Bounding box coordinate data
———

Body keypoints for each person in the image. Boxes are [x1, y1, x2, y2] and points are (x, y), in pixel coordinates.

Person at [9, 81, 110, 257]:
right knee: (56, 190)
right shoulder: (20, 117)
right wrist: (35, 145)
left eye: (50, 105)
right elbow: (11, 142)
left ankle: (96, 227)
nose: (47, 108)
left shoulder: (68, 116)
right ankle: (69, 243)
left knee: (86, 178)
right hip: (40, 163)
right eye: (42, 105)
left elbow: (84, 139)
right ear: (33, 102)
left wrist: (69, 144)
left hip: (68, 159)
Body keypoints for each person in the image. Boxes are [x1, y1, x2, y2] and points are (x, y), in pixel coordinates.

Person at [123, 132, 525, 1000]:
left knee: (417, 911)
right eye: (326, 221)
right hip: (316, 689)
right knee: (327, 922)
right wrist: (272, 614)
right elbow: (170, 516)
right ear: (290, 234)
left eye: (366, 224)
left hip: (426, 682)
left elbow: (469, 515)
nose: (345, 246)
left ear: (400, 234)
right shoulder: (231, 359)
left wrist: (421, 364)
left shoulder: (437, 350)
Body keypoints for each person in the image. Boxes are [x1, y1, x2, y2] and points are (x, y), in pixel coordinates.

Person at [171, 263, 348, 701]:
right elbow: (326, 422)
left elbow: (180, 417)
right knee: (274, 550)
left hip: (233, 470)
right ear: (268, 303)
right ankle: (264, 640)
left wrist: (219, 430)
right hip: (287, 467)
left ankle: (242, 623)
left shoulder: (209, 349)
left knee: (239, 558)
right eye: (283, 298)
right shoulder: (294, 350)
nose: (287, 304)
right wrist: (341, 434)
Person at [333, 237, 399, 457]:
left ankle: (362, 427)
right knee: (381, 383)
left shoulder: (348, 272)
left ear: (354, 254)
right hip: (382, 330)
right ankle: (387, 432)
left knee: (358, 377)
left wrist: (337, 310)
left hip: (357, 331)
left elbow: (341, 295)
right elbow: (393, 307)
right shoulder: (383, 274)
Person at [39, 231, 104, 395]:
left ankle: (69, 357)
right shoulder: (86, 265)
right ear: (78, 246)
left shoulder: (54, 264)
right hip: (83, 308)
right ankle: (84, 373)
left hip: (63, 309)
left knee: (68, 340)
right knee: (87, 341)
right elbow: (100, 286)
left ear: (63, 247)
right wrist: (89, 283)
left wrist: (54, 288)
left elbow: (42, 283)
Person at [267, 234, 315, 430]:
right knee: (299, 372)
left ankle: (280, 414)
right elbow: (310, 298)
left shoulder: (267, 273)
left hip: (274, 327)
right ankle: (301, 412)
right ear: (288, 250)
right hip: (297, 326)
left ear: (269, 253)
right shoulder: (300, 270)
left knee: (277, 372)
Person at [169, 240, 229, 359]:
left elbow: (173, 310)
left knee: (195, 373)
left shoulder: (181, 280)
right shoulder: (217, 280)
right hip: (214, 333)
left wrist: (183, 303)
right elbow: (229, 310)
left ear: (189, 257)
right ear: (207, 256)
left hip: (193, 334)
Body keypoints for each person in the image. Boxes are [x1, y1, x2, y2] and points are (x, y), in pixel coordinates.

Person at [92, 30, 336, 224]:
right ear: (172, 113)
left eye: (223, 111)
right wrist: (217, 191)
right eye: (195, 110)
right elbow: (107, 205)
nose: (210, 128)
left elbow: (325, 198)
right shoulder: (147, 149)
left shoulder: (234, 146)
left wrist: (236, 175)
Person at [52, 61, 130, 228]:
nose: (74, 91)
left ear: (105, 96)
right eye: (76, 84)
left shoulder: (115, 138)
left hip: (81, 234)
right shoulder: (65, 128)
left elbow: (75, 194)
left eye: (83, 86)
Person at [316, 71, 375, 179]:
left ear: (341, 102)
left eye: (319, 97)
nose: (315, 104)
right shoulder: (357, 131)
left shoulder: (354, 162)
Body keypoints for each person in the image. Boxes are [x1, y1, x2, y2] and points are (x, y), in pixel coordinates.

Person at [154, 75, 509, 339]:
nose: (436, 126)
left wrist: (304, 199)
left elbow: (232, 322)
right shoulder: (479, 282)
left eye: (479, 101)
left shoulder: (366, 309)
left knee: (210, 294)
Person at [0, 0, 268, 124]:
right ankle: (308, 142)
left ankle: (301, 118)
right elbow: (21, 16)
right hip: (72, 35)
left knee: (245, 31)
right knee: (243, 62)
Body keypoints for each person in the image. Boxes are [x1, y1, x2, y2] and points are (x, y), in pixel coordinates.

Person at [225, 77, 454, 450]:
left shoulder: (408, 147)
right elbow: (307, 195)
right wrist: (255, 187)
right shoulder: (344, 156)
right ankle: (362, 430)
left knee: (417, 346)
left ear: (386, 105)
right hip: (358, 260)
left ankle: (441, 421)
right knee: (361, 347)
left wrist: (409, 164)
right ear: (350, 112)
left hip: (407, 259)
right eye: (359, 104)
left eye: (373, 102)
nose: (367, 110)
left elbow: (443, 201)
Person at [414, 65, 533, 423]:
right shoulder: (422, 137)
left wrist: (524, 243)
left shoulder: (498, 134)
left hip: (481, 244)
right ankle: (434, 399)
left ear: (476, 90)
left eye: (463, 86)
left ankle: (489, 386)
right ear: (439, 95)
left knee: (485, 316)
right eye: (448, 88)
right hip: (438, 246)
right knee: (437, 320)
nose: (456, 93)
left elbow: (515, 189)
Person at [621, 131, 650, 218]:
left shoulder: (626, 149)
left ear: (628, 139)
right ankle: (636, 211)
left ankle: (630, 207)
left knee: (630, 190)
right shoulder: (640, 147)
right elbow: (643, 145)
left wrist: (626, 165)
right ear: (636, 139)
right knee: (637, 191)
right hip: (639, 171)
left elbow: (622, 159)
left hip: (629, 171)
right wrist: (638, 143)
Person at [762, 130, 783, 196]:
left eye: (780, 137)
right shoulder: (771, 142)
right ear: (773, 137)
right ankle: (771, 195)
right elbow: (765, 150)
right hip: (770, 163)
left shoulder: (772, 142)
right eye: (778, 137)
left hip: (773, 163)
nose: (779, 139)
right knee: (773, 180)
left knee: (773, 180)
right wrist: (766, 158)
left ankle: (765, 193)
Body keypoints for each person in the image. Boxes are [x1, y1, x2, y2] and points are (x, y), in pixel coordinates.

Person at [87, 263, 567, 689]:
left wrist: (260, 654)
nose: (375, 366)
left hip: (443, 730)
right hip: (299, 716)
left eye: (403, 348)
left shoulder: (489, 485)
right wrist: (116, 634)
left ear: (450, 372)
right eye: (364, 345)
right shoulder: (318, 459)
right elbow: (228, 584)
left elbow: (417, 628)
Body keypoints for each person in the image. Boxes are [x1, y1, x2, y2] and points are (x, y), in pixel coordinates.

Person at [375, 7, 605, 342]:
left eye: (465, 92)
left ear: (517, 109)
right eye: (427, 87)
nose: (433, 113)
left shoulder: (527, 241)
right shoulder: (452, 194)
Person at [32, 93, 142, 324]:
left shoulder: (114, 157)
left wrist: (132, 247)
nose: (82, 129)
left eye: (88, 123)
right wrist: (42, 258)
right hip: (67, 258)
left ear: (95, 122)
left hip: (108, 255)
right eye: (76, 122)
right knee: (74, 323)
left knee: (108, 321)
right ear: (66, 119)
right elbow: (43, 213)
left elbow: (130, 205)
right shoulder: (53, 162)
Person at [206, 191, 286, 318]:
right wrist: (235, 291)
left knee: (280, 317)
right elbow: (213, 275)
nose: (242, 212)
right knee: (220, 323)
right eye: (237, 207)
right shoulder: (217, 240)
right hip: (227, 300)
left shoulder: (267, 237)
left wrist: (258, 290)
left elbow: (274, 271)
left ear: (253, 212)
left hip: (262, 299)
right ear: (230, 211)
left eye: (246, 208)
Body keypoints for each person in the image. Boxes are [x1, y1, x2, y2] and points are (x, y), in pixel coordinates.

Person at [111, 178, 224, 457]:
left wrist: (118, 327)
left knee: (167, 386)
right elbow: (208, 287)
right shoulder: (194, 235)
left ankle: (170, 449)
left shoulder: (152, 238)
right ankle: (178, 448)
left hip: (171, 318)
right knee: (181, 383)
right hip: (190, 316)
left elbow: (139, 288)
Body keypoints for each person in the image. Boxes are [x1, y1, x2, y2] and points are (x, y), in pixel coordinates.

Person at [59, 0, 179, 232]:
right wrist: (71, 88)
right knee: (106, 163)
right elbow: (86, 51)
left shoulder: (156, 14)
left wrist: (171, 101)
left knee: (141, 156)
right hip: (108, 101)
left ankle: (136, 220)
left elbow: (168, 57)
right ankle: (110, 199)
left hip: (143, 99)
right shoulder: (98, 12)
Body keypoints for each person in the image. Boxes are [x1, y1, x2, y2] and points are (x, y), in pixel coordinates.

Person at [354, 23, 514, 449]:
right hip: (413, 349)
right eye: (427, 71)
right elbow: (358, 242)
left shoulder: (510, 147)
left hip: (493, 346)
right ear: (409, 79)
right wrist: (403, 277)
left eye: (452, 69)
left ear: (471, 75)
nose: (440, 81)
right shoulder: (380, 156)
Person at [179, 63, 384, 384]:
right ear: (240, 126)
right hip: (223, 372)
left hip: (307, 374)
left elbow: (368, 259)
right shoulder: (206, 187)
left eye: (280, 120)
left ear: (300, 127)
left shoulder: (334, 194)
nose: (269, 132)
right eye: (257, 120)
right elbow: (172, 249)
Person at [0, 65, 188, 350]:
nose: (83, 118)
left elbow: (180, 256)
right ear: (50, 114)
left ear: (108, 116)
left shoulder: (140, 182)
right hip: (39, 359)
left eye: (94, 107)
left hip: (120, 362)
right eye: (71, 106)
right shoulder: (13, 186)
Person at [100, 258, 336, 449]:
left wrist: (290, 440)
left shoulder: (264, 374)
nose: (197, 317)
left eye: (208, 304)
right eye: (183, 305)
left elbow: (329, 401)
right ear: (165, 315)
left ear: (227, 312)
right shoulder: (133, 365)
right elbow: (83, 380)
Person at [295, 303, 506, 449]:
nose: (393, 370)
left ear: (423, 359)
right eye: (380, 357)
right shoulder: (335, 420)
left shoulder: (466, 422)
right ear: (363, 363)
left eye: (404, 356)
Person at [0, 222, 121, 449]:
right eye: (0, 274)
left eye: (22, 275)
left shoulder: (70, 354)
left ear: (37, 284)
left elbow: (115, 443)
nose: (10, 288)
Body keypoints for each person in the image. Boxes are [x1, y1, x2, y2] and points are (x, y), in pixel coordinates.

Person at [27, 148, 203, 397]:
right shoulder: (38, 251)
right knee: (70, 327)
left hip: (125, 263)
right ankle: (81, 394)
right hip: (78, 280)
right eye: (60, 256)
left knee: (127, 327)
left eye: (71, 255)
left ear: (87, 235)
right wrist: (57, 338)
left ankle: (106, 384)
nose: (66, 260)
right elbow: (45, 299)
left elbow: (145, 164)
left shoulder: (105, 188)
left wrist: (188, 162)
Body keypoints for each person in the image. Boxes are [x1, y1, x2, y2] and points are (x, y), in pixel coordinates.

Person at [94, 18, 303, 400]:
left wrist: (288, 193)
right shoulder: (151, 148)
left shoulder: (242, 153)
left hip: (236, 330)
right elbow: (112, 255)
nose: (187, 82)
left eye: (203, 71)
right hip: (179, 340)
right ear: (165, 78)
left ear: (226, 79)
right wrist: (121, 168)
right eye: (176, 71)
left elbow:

———

Task statement: Give again exactly, and only, the lines above starting at the one with "left shoulder: (209, 349)" and ending at the one with "left ankle: (69, 357)".

Answer for the task:
left shoulder: (209, 349)
left knee: (239, 558)
right eye: (283, 298)
right shoulder: (294, 350)
nose: (287, 304)
right wrist: (341, 434)
Person at [333, 237, 399, 457]:
left ankle: (362, 427)
right knee: (381, 383)
left shoulder: (348, 272)
left ear: (354, 254)
right hip: (382, 330)
right ankle: (387, 432)
left knee: (358, 377)
left wrist: (337, 310)
left hip: (357, 331)
left elbow: (341, 295)
right elbow: (393, 307)
right shoulder: (383, 274)
Person at [39, 231, 104, 395]:
left ankle: (69, 357)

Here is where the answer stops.